A worshipper was lying in a bed fighting for life while worshippers that loved her and her Jesus gathered to support and care for their friend, sister, daughter. We were united. We were ONE body of Christ, His Beloved, together, having Him and Keli in common.
These are the moments we are tempted to ask God how He can claim to be good when she is only 18, we have only just scratched the surface of discovering her vocal talent, and we are so excited to know her and her story. But sitting in a chapel and seeing the unity her life has created, it felt hard to argue with the obvious goodness of God. The sting of death is lost in the victory of unity and hope.
I love how religious political correctness goes out the window when death is rearing its head and mortality reminds us of its sure appointment. We worshipped in the hospital so loud that the second floor above us could hear and people walking the floors for a hospital tour asked, “um…does this happen every Friday at this hospital?”
When we are faced with death, we are faced with the question of hope. We are being asked, is there more? Is this life enough for you?
18 is too young. 18 is terribly tragic when we live our lives thinking this earthly path will satisfy our flesh desire for eternal life. It isn’t enough. It is the breeding ground of fear, worry, anger and sorrow.
18 is full. 18 is beautifully woven when Jesus calls His daughter Home and His people are reminded of faith, hope, and a song. It satisfies our spiritual desire for eternal life. It is the place of promise and a longing for Whom we were created.
One of the songs that we sang in the chapel struck me most:
And I may be weak, but Your Spirit is strong in me
My flesh may fail, but my God, You never will
The driver of the car that hit Keli fights for his life today in the hospital. He is 26 and they think he may have been under the influence. I can’t stop thinking of how these words will need to be sung over him if he lives. Keli herself would want him to know the goodness and grace of Jesus because she was forgiven much. She walked in light. I wouldn’t be surprised if she was asking Jesus if she personally could write a song to this man. A song of forgiveness.
Keli’s intro on Facebook said this: “worshipper, musician, daughter”

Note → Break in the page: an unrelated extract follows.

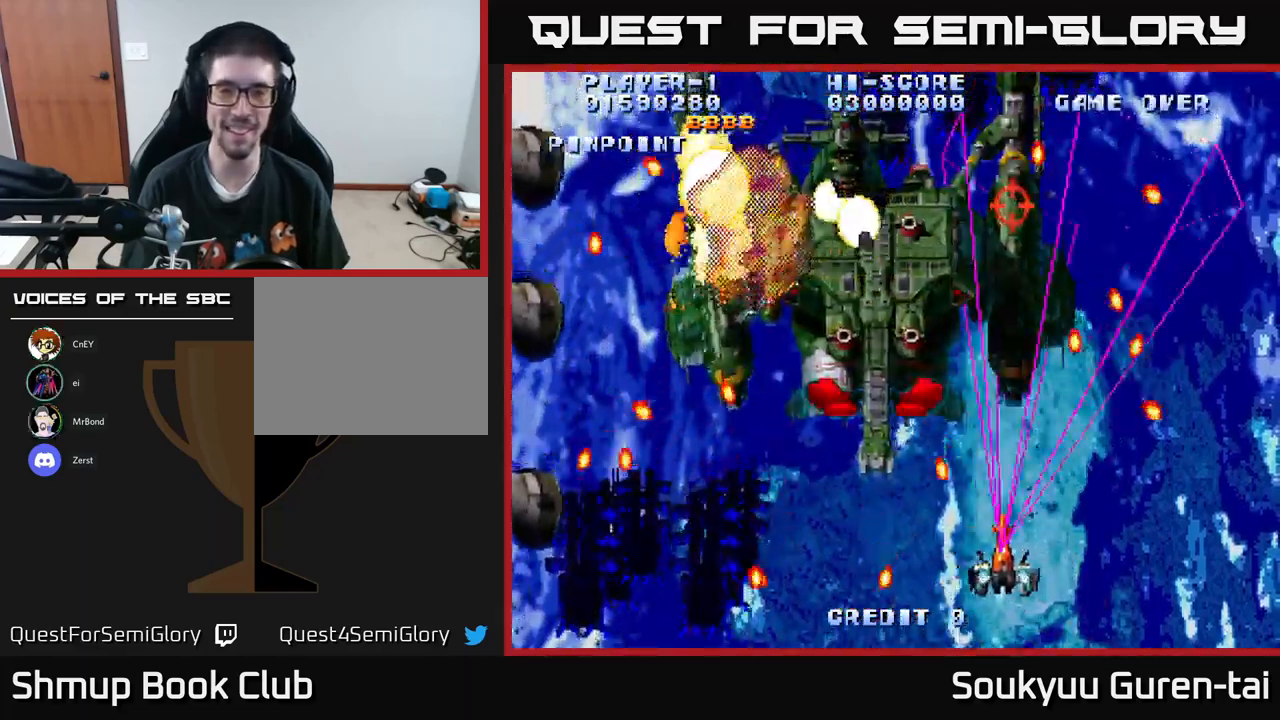
{"buttons": ["A", "DPAD_DOWN", "DPAD_LEFT"], "left_stick": "center", "right_stick": "center", "events": [[17, "DPAD_RIGHT", "up"], [50, "DPAD_RIGHT", "down"], [184, "DPAD_RIGHT", "up"], [200, "DPAD_UP", "down"], [217, "DPAD_LEFT", "down"], [350, "DPAD_UP", "up"], [484, "DPAD_DOWN", "down"]]}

That is exactly who she was. She was wholly devoted to her Father and offering her life with her gift. She was a faithful servant. And she is Home, crowned by the King Himself.
I will never hear Oceans the same, and I certainly don’t want to. It won’t make me sad to hear it. It will pump life and depth and spirit, longing and joy into my heart until I, too, go to be with Jesus and Keli someday.
Death wakes us up. Death reminds us to live. Death reminds us to unite.